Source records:

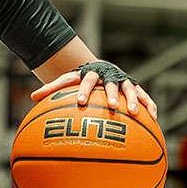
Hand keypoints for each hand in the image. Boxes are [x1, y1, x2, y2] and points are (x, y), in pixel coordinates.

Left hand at [31, 60, 158, 119]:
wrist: (99, 68)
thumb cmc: (80, 80)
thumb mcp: (66, 82)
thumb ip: (51, 89)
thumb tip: (32, 97)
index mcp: (91, 74)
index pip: (86, 80)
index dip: (84, 90)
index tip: (80, 101)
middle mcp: (109, 76)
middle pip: (111, 84)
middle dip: (112, 94)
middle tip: (111, 106)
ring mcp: (124, 81)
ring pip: (131, 89)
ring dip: (134, 100)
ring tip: (134, 113)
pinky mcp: (135, 87)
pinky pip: (145, 97)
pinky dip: (150, 106)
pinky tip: (154, 119)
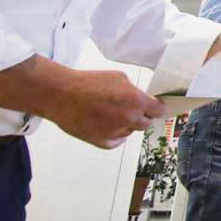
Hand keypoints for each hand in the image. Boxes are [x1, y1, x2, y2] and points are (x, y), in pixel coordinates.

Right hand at [47, 70, 163, 149]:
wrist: (62, 95)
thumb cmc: (89, 83)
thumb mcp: (119, 77)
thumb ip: (134, 91)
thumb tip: (141, 98)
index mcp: (136, 101)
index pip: (159, 111)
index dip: (157, 107)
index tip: (154, 106)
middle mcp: (129, 119)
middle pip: (146, 123)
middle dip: (142, 116)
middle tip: (132, 109)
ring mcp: (116, 132)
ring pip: (130, 131)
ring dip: (127, 124)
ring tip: (112, 113)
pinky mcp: (102, 142)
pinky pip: (117, 141)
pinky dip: (115, 135)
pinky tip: (108, 125)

• **Task details**
Pictures stay out; copy every entry above exactly.

• **Task response**
Hand keypoints for each hand in the image. Boxes are [x1, y1, x2, y2] and points are (x, y), in pixel coordinates.

Left hand at [31, 60, 158, 119]:
wrist: (99, 68)
thumb cmc: (80, 80)
thumb mcp: (66, 82)
thumb ip: (51, 89)
thumb tip: (32, 97)
index mcp: (91, 74)
index pip: (86, 80)
index dip: (84, 90)
index tip: (80, 101)
middle mcp: (109, 76)
middle pip: (111, 84)
middle dip: (112, 94)
middle tip: (111, 106)
ring mcp: (124, 81)
ring pip: (131, 89)
ring dip: (134, 100)
ring tip: (134, 113)
pinky mcp: (135, 87)
pinky pip: (145, 97)
pinky dip: (150, 106)
pinky tip: (154, 119)
Hand keypoints for each hand in the image. Boxes are [x1, y1, x2, y2] and points are (x, y), in pixel coordinates.

Right hand at [47, 70, 163, 149]:
wrist: (62, 95)
thumb cmc: (89, 83)
thumb mcp: (119, 77)
thumb ip: (134, 91)
thumb tip: (141, 98)
index mcp: (136, 101)
index pip: (159, 111)
index dip: (157, 107)
index tip: (154, 106)
middle mcp: (129, 119)
middle pip: (146, 123)
middle dip: (142, 116)
middle tip: (132, 109)
ring mcp: (116, 132)
ring pip: (130, 131)
ring dip: (127, 124)
ring tip: (112, 113)
pinky mcp: (102, 142)
pinky pip: (117, 141)
pinky dip: (115, 135)
pinky tip: (108, 125)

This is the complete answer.